*Your objective*:
Search the lines of the records for the word "salsa", and copy every line that has it.

*Stored data entries*:
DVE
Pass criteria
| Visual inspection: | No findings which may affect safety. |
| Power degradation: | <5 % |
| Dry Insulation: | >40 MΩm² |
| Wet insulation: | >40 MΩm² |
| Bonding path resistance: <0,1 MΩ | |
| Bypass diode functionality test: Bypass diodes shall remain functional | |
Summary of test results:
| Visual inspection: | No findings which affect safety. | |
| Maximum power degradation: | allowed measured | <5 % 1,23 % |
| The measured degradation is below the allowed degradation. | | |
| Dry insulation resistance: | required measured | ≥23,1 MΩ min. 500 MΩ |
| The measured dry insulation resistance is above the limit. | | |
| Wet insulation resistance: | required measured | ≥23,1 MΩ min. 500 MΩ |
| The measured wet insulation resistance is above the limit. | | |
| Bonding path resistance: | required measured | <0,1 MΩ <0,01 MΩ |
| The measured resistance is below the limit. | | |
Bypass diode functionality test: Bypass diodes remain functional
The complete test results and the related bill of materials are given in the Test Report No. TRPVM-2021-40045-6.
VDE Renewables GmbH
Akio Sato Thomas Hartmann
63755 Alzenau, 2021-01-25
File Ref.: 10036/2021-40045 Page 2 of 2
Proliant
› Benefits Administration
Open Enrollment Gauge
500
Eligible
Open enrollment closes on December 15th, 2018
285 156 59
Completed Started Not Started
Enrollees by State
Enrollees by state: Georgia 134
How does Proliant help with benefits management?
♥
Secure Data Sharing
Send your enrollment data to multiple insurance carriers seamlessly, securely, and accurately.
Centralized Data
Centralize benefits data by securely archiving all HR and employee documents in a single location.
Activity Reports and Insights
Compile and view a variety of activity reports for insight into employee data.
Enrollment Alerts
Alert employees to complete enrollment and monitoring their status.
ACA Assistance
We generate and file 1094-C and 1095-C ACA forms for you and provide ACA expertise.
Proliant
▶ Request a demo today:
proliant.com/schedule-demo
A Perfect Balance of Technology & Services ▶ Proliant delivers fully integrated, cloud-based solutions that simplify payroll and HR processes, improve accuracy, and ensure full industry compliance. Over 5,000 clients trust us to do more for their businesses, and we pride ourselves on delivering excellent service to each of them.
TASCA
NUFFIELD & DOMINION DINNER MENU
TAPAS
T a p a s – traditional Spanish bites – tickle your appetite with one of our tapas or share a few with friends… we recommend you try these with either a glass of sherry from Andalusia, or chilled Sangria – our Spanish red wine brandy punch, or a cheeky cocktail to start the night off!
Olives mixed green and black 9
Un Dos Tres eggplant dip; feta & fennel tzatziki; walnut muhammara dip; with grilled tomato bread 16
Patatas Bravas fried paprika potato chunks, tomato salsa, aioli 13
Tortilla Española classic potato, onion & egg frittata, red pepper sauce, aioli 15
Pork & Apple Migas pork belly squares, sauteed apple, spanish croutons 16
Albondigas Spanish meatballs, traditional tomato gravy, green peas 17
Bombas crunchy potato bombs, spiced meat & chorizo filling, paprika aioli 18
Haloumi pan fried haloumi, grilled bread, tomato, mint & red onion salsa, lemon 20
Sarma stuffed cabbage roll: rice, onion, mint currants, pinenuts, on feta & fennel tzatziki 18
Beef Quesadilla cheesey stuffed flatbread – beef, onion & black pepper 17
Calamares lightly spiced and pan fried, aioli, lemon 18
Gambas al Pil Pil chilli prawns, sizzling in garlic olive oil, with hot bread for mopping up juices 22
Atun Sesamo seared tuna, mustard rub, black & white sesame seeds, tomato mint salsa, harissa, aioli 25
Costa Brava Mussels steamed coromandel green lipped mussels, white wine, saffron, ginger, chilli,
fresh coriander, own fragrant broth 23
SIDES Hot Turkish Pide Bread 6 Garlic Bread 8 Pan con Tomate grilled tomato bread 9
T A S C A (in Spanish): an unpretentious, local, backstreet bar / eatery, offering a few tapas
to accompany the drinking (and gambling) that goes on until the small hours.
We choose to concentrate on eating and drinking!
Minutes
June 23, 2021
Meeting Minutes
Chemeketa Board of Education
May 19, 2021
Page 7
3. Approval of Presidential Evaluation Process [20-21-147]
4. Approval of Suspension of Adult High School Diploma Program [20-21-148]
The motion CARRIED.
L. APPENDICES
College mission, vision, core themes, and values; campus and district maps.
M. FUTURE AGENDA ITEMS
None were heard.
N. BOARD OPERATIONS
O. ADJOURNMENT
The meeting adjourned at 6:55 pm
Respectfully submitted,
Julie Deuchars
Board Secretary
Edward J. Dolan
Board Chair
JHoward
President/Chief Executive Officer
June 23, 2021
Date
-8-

*Result below*:
Patatas Bravas fried paprika potato chunks, tomato salsa, aioli 13
Haloumi pan fried haloumi, grilled bread, tomato, mint & red onion salsa, lemon 20
Atun Sesamo seared tuna, mustard rub, black & white sesame seeds, tomato mint salsa, harissa, aioli 25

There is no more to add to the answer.